By Alicia Underlee Nelson and Richard Valdmanis
FARGO, North Dakota/BANGOR, Maine (Reuters) - The U.S. Federal Reserve ought not to raise interest rates until the economy is much closer to full strength, two of the Fed's most dovish policymakers said on Tuesday.
"If you commit to keeping rates low even as the recovery is proceeding, even as we continue to recover, I think people have a sense, the Fed has the recovery's back," Minneapolis Federal Reserve Bank President Narayana Kocherlakota said at North Dakota State University. "And that's the message that I think we need to do a better job of promoting."
If households and businesses believe the Fed is close to raising rates, they may decide to save rather than to spend, inhibiting recovery, Kocherlakota said.
But because inflation is so low, he said, the Fed can afford to remain accommodative even while the recovery strengthens, and it will likely need to raise rates only gradually when the time comes.
Inflation firmed a bit last month but remains well below the Fed's 2 percent target.
Meanwhile unemployment, at 6.7 percent, remains well above the 5 percent to 6 percent level that most economists consider normal.
Separately, in Bangor, Maine, Boston Fed President Eric Rosengren floated the idea of promising to keep interest rates near zero until the U.S. economy is within one year of reaching the central bank's employment and inflation goals.
"Ideally, forward guidance should, for the time being, remain qualitative but increasingly be linked to progress in achieving our dual mandate based on incoming economic data," Rosengren said at Husson University. "Forward guidance should be consistent with keeping interest rates at their very low level until we are within one year of reaching full employment and our 2 percent inflation target - and the guidance could explicitly state that intention."
Rosengren and Kocherlakota have both supported more aggressive monetary easing than many of their fellow policymakers.

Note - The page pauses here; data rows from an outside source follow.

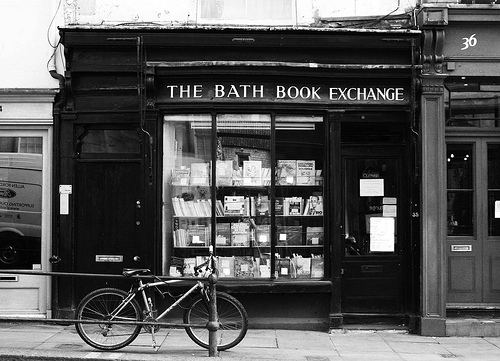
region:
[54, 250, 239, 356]
the bike is parked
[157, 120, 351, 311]
books in the shelf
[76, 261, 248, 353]
silver bike leaned against metal railing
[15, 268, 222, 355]
metal railing on edge of sidewalk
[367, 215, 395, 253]
white sign on glass of black door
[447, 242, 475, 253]
metal mail door on side of store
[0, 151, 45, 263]
white van reflection in window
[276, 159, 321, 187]
row of books on shelf inside store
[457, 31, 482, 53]
silver address numbers on top of building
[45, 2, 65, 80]
black electric lines going in to pipe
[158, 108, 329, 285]
three pane window of book store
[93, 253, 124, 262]
metal mail slot on black book store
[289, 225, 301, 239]
part of a window w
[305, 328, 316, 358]
edge of a road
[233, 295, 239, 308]
part of a bike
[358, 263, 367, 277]
part of a door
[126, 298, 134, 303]
edge of a wheel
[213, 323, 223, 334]
part of a pole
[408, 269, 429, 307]
edge of a door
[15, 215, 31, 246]
part of a window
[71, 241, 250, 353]
The bicycle has been parked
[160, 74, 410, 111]
The words "THE BATH BOOK EXCHANGE" on a sign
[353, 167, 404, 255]
White papers on the door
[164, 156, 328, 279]
Many books are on display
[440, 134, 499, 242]
Two windows on a door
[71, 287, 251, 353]
Two wheels of a bicycle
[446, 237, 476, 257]
A mailbox slot on door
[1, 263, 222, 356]
A railing made of metal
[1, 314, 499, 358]
Bicycle on a sidewalk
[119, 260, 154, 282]
Black leather bicycle seat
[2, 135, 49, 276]
reflection of van in store window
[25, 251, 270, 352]
bicycle chained to metal railing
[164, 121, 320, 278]
books displayed in window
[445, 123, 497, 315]
door with metal mail slot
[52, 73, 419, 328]
book shop with large window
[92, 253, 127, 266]
metal mail slot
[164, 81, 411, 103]
name of shop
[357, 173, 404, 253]
paper notices in shop door window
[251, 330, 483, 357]
pale gray sidewalk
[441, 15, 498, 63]
address number on top of building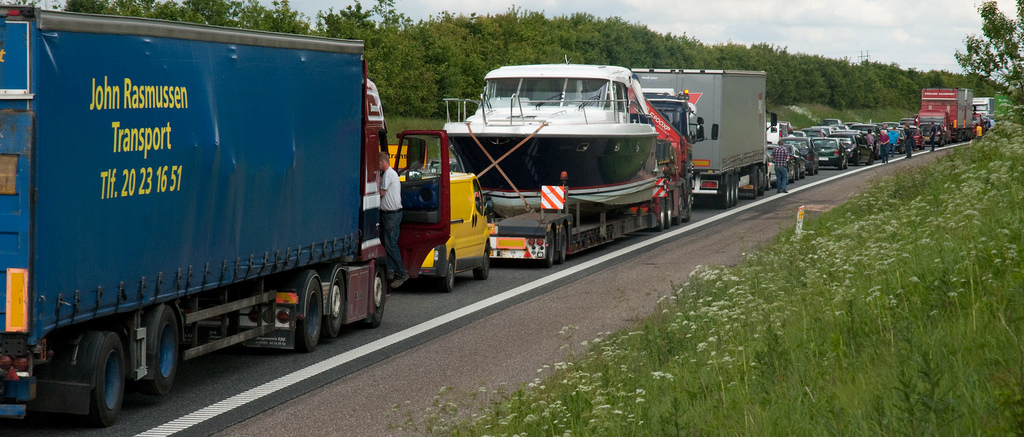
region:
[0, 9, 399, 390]
a blue semi truck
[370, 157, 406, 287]
a person in a white shirt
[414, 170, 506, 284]
a yellow van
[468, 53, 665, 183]
a boat on a trailer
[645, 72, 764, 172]
a silver truck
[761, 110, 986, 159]
cars on the street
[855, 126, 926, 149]
people standing on the side of the street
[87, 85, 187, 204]
writing on the truck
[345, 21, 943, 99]
trees by the road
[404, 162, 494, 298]
a car on a street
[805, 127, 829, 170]
a car on a street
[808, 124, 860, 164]
a car on a street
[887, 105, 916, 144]
a car on a street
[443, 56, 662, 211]
A boat on a trailer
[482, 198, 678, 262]
A low boy trailer on the road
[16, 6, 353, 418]
A blue trailer on the road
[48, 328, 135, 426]
Tires on a trailer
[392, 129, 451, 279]
The door on a truck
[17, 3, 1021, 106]
Green trees beside a road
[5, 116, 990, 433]
A road through the country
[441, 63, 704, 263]
boat on the back of a truck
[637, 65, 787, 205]
gray truck on the road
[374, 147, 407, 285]
person climbing into cab of truck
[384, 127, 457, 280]
door is open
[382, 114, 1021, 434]
wildflowers growing next to the shoulder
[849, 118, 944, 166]
people walking next to the road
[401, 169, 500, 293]
yellow vehicle behind the boat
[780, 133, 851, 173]
car in front of car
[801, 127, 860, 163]
a car on a street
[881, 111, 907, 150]
a car on a street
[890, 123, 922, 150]
a car on a street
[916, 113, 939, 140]
a car on a street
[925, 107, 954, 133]
a car on a street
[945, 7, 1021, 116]
a tree in a field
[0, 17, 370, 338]
blue transport bed with yellow letters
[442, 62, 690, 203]
large white boat transported on road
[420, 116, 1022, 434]
tall green grass on side of road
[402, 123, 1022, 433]
white flowers mixed with tall green grass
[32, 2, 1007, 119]
row of large trees with green leaves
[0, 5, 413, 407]
vehicle parked on the black street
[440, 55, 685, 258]
vehicle parked on the black street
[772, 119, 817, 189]
vehicle parked on the black street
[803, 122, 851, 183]
vehicle parked on the black street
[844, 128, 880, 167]
vehicle parked on the black street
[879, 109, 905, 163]
vehicle parked on the black street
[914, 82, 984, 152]
vehicle parked on the black street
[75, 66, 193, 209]
The yellow letters and numbers on the side of the truck.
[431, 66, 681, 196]
The boat being transported.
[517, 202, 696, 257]
The wheels under the transporting unit carrying the boat.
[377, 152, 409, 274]
The person standing in the open door of the blue truck.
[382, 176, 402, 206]
The white shirt the person is wearing at the door of the truck.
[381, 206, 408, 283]
The pants the person standing in the door of the truck is wearing.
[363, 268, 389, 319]
The front tire of the blue truck.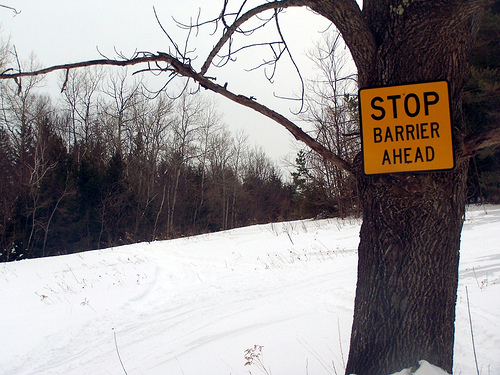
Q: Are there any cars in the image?
A: No, there are no cars.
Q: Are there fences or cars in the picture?
A: No, there are no cars or fences.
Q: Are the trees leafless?
A: Yes, the trees are leafless.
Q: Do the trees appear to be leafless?
A: Yes, the trees are leafless.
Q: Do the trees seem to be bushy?
A: No, the trees are leafless.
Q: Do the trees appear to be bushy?
A: No, the trees are leafless.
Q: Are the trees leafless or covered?
A: The trees are leafless.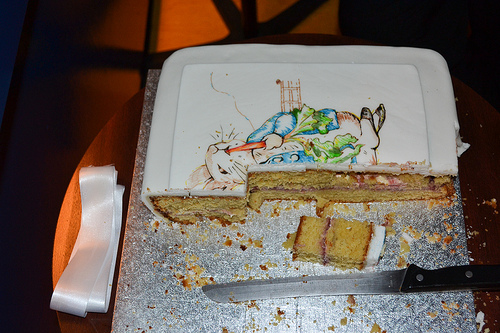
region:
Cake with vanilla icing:
[140, 60, 497, 195]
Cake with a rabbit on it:
[140, 33, 462, 258]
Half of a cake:
[160, 60, 445, 280]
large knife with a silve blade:
[201, 270, 492, 312]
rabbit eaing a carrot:
[190, 137, 310, 175]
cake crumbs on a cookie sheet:
[137, 213, 497, 301]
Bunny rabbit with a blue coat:
[200, 95, 396, 186]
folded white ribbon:
[50, 162, 135, 317]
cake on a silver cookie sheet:
[140, 72, 425, 327]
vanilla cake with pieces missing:
[147, 96, 462, 304]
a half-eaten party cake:
[52, 15, 485, 330]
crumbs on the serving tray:
[170, 256, 210, 282]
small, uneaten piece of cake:
[290, 205, 385, 265]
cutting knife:
[202, 262, 494, 292]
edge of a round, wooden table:
[46, 190, 71, 235]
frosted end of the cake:
[166, 37, 438, 62]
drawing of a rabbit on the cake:
[195, 105, 390, 187]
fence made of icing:
[275, 71, 305, 106]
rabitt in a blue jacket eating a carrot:
[198, 105, 388, 163]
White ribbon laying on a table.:
[50, 128, 137, 320]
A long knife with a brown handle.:
[193, 255, 498, 310]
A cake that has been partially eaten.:
[121, 38, 476, 331]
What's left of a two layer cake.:
[141, 38, 460, 266]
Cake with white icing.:
[148, 33, 461, 211]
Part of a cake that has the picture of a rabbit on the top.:
[155, 56, 453, 203]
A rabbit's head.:
[182, 120, 262, 195]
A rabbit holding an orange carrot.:
[190, 96, 380, 181]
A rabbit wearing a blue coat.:
[190, 93, 371, 188]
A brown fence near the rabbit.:
[271, 73, 308, 115]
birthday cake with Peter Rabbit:
[127, 28, 467, 230]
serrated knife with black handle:
[200, 262, 492, 315]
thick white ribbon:
[51, 162, 124, 327]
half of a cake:
[141, 50, 473, 327]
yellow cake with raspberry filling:
[289, 210, 394, 271]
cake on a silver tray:
[115, 35, 459, 332]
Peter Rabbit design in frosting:
[185, 73, 401, 191]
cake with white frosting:
[137, 37, 467, 229]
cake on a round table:
[49, 6, 496, 330]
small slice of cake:
[288, 200, 402, 268]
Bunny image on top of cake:
[188, 67, 380, 190]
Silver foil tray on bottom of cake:
[110, 195, 475, 331]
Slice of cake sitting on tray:
[294, 211, 385, 266]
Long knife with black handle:
[198, 262, 498, 303]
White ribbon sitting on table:
[48, 158, 125, 319]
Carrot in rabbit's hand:
[221, 132, 283, 153]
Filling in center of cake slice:
[317, 218, 333, 262]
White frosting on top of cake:
[379, 44, 456, 172]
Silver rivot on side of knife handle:
[415, 271, 424, 281]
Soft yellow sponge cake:
[327, 218, 370, 265]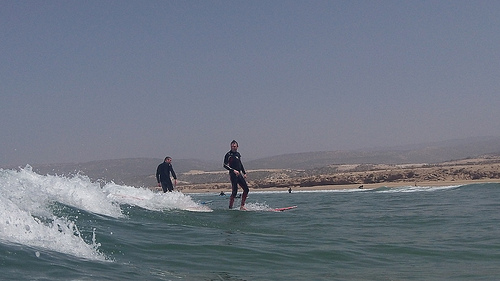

In December, Rosengren dissented from the majority's decision to begin to pare back the Fed's massive bond-buying stimulus.
Last month Kocherlakota cast the lone dissent on the Fed's decision to stop promising low rates as long as unemployment remains above a set level.
Both policymakers have argued that the Fed should only cautiously remove accommodation and be patient in raising rates from near zero, where they have been since late 2008.
Since then, the Fed has tried an array of strategies to telegraph just how long it will wait to tighten monetary policy, including tying the ultra-low rates to time periods, and later, to specific unemployment and inflation thresholds.
Many investors have grown confused and impatient with the Fed's varied communications efforts. Last year, for example, talk by Ben Bernanke, when he was the Fed chairman, of eventually trimming bond purchases led to a sharp rise in market-wide borrowing costs that alarmed policymakers.
Last month, Janet Yellen, who took over as Fed chair at the start of February, rolled out the central bank's latest version of forward guidance, effectively promising not to raise rates for a "considerable time" after the Fed halts its bond-buying program; the Fed has begun to trim its bond purchases and they should end by December at the latest.
But Yellen sowed more confusion when she then told a press conference that a "considerable time" means about "six months" or so.
Kocherlakota suggested on Tuesday that rates should stay lower for much longer than that, based on the low rate of inflation.
"I can say that I am fully committed to doing whatever it takes to keep inflation close to 2 percent," Kocherlakota said. "And if we start to see inflation pressures so that inflation starts to go above its current 1 percent level and up to closer to 2 (percent) or rising above 2 (percent), then that's when rates will rise."
But, he also said, inflation looks likely to stay well below 2 percent for several years.
Separately on Tuesday, Yellen said the Fed is considering further steps to force big banks to hold more capital, and sees a case for other stability-enhancing measures for more shadowy areas of Wall Street as well.
She did not address monetary policy in her remarks to a Fed conference in Atlanta, but is expected to do so when she addresses the New York Economic Club on Wednesday.